我们可以把它添加到 lib/counter/application.ex 的 children 中,放在其他两个子程序之后。

  1. # ...
  2. def start(_type, _args) do
  3. # List all child processes to be supervised
  4. children = [
  5. Counter.One,
  6. Counter.Two,
  7. Counter.Three
  8. ]
  9. end
  10. # ...

One for One

现在,让我们启动我们的应用程序,看看每个 GenServer 的失败行为和状态。

这些日志只截取到有趣的部分。

  1. Counter.One: "working and my state is 4"
  2. Counter.Two: "working and my state is 4"
  3. Counter.Three: "working and my state is 4"
  4. Counter.One: "working and my state is 5"
  5. Counter.Two: "working and my state is 5"
  6. Counter.Three: "starting"
  7. Counter.Three: "working and my state is 0"
  8. Counter.Three: "started"
  9. 18:11:37.495 [error] GenServer #PID<0.130.0> terminating
  10. ** (RuntimeError) I'm Counter.Three and I'm gonna error now
  11. (counter) lib/counter/three.ex:33: Counter.Three.work/1
  12. (counter) lib/counter/three.ex:21: Counter.Three.handle_info/2
  13. (stdlib) gen_server.erl:616: :gen_server.try_dispatch/4
  14. (stdlib) gen_server.erl:686: :gen_server.handle_msg/6
  15. (stdlib) proc_lib.erl:247: :proc_lib.init_p_do_apply/3
  16. Last message: :work
  17. State: 5
  18. Counter.One: "working and my state is 6"
  19. Counter.Two: "working and my state is 6"
  20. Counter.Three: "working and my state is 0"
  21. Counter.One: "working and my state is 7"
  22. Counter.Two: "working and my state is 7"
  23. Counter.Three: "working and my state is 1"

所以,我们可以看到第一次崩溃。

Counter.Three 的进程因我们的抛出错误而失败,并被重新启动。

因为在 Elixir 中的默认策略是 one_for_one,所以这是预料之中的。

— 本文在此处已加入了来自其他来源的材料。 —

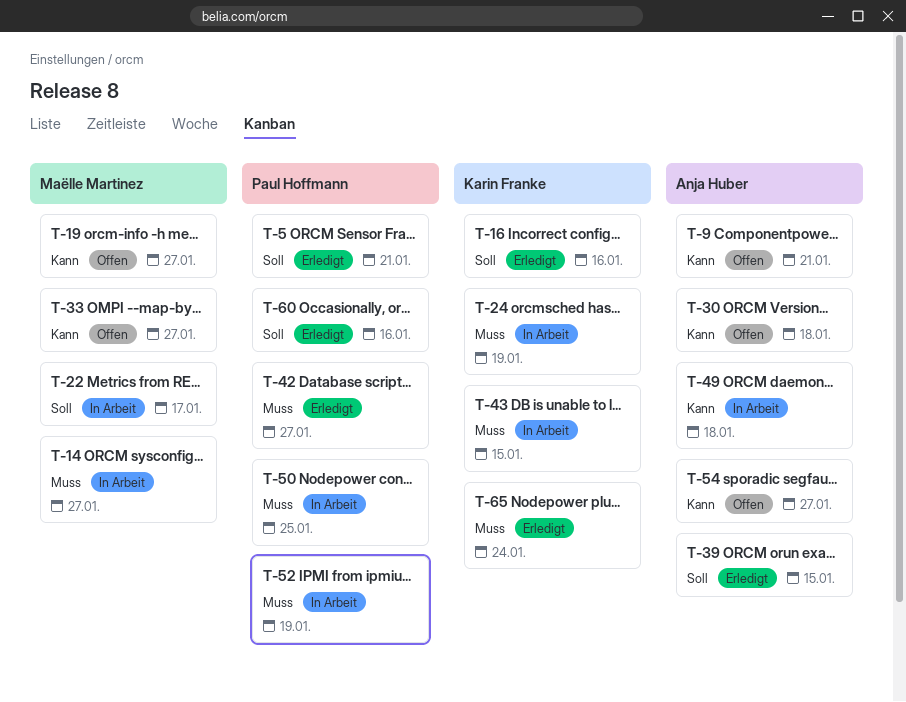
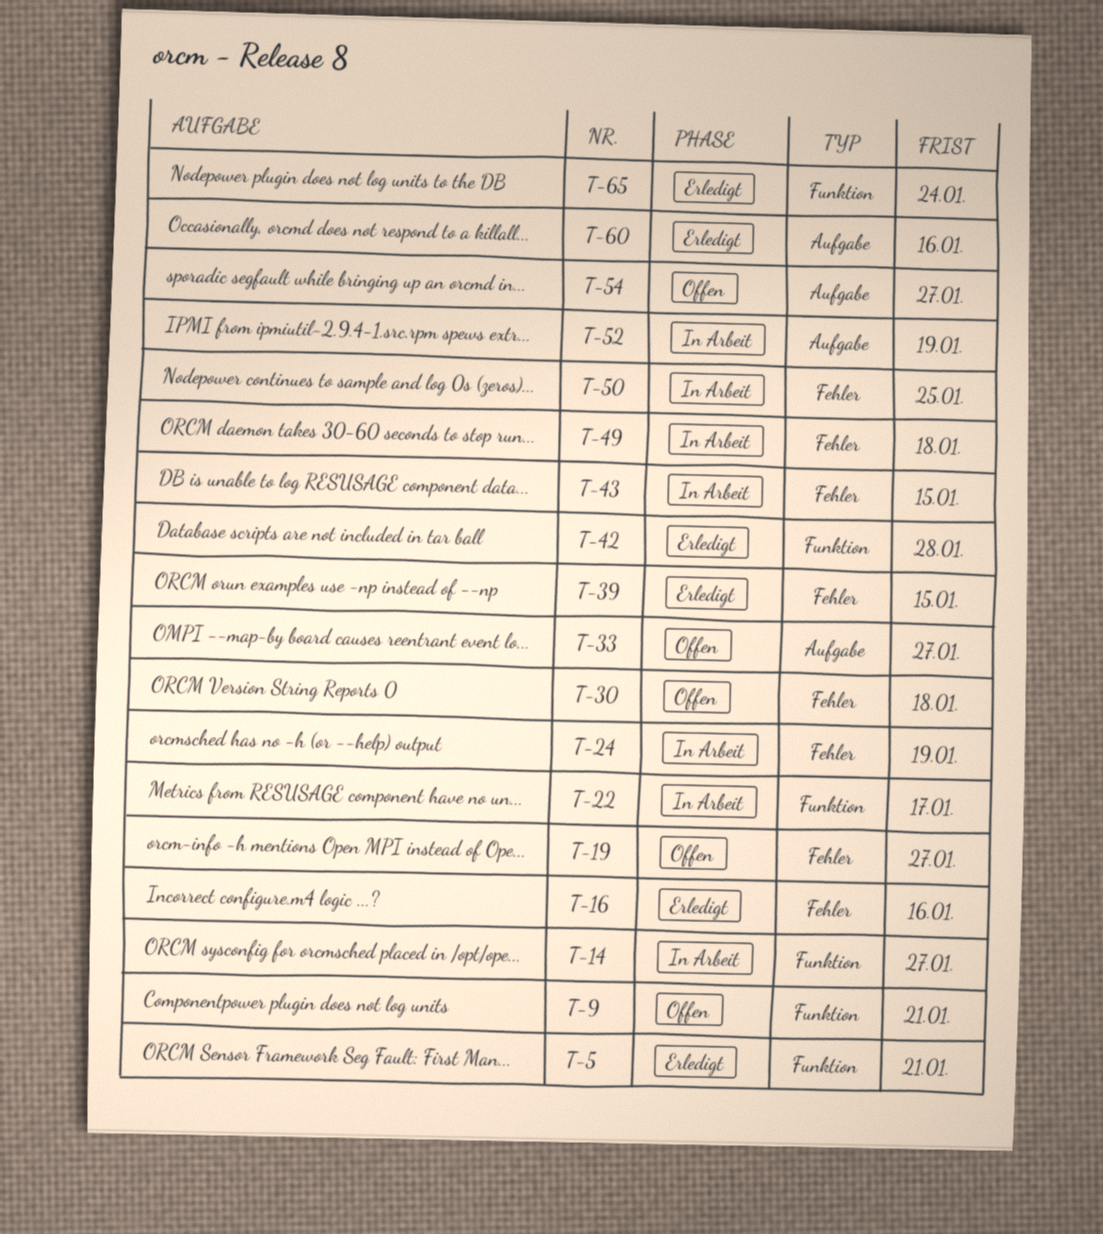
T-42, due: Jan 27 -> Jan 28

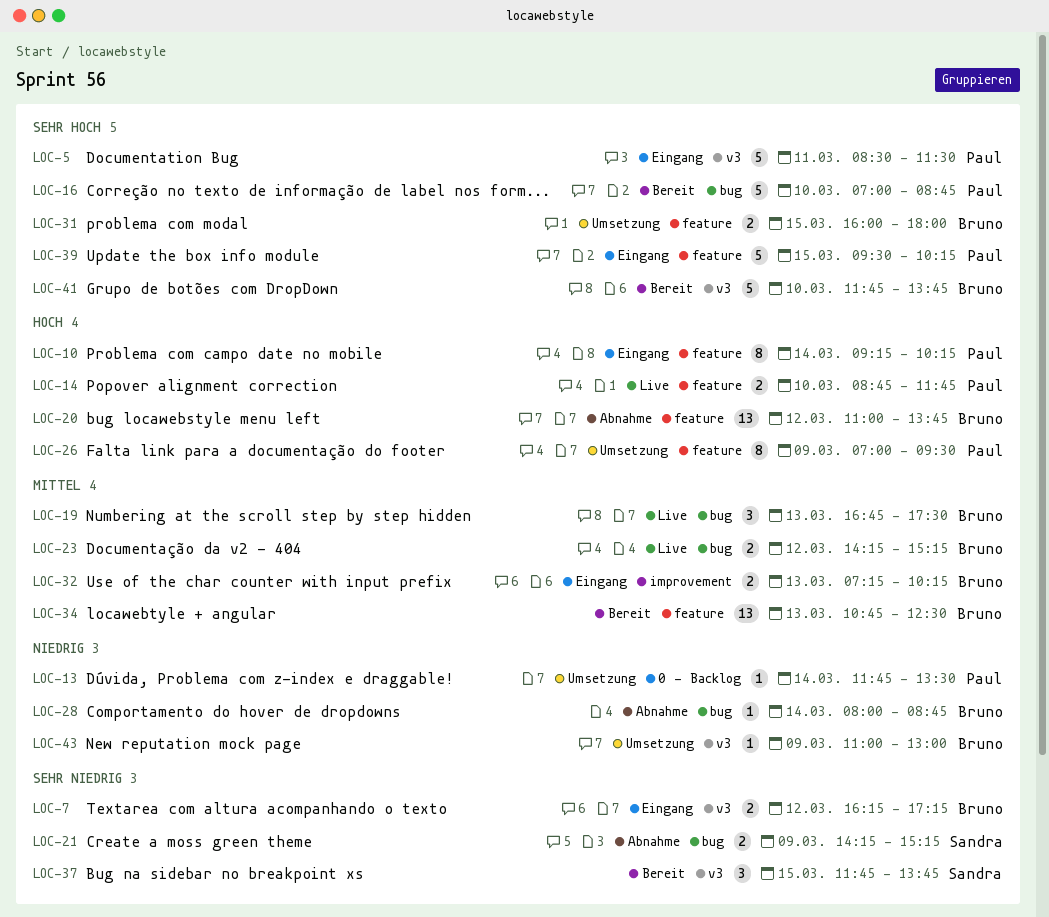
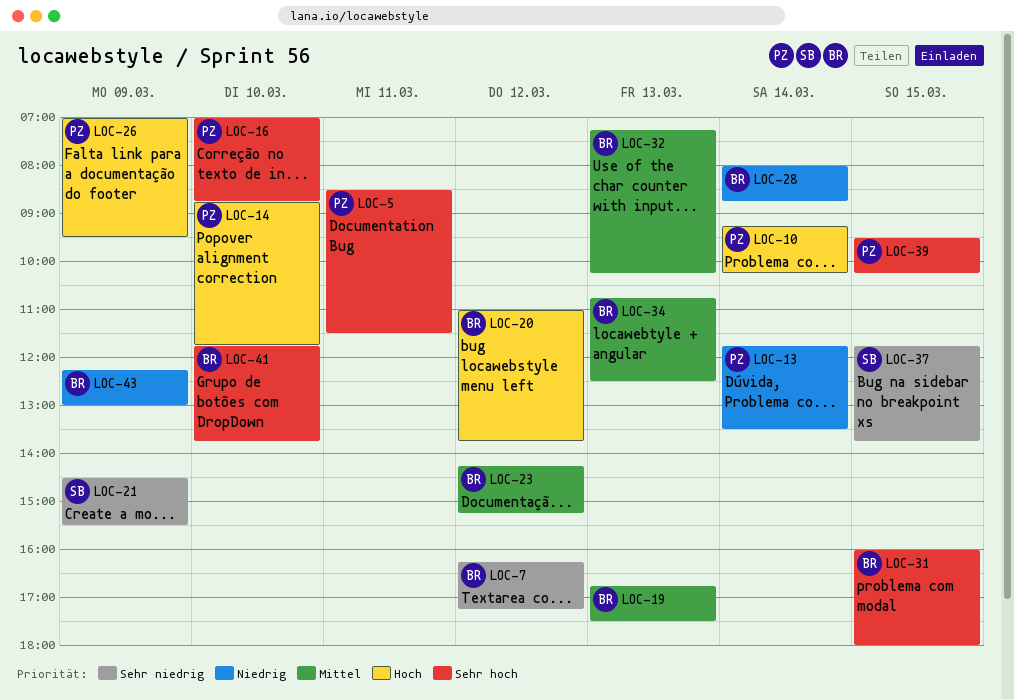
LOC-21, begins: 14:15 -> 14:30
LOC-21, ends: 15:15 -> 15:30
LOC-43, begins: 11:00 -> 12:15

在默认配置中,我们不希望一个子进程的失败影响到其他进程。

如果我们让 Counter.One 继续到 22,我们会看到同样的行为(允许崩溃而不影响任何兄弟姐妹,因为它是一对一)。

Rest for One

现在让我们试试 rest_for_one.

Rest for one 作为一个策略,按顺序启动子程序,如果前面的子程序失败,后面的子程序也会失败。

我们要将 lib/counter/application.ex 中分配 opts 的那一行改成这样。

  1. # ...
  2. children = [
  3. Counter.One,
  4. Counter.Two,
  5. Counter.Three
  6. ]
  7. opts = [strategy: :rest_for_one, name: Counter.Supervisor]
  8. # ...

现在,让我们重启应用。

这些日志也只是截取到有趣的部分。

  1. Counter.One: "working and my state is 3"
  2. Counter.Two: "working and my state is 3"
  3. Counter.Three: "working and my state is 3"
  4. Counter.One: "working and my state is 4"
  5. Counter.Two: "working and my state is 4"
  6. Counter.Three: "working and my state is 4"
  7. Counter.One: "working and my state is 5"
  8. Counter.Two: "working and my state is 5"
  9. Counter.Three: "starting"
  10. 18:30:56.925 [error] GenServer #PID<0.134.0> terminating
  11. ** (RuntimeError) I'm Counter.Three and I'm gonna error now
  12. (counter) lib/counter/three.ex:33: Counter.Three.work/1
  13. (counter) lib/counter/three.ex:21: Counter.Three.handle_info/2
  14. (stdlib) gen_server.erl:616: :gen_server.try_dispatch/4
  15. (stdlib) gen_server.erl:686: :gen_server.handle_msg/6
  16. (stdlib) proc_lib.erl:247: :proc_lib.init_p_do_apply/3
  17. Last message: :work
  18. State: 5
  19. Counter.Three: "working and my state is 0"
  20. Counter.Three: "started"
  21. Counter.One: "working and my state is 6"
  22. Counter.Two: "working and my state is 6"
  23. Counter.Three: "working and my state is 0"
  24. Counter.One: "working and my state is 7"
  25. Counter.Two: "working and my state is 7"

这里的关键启示是 顺序很重要

因为 Counter.One 直到它的状态是 22 时才会失败,而 Counter.Three 失败时的状态是 5,所以 Counter.One 将强制从其第三个子项开始重新启动,但 Counter.Three 的失败对它的兄弟姐妹没有影响。

One For All

现在让我们通过 one_for_all 启用它。

在这种监督模型中,如果一个子进程失败,则必须重新启动所有子进程。

为此,我们再更改一下 lib/counter/application.ex

  1. opts = [strategy: :one_for_all, name: Counter.Supervisor]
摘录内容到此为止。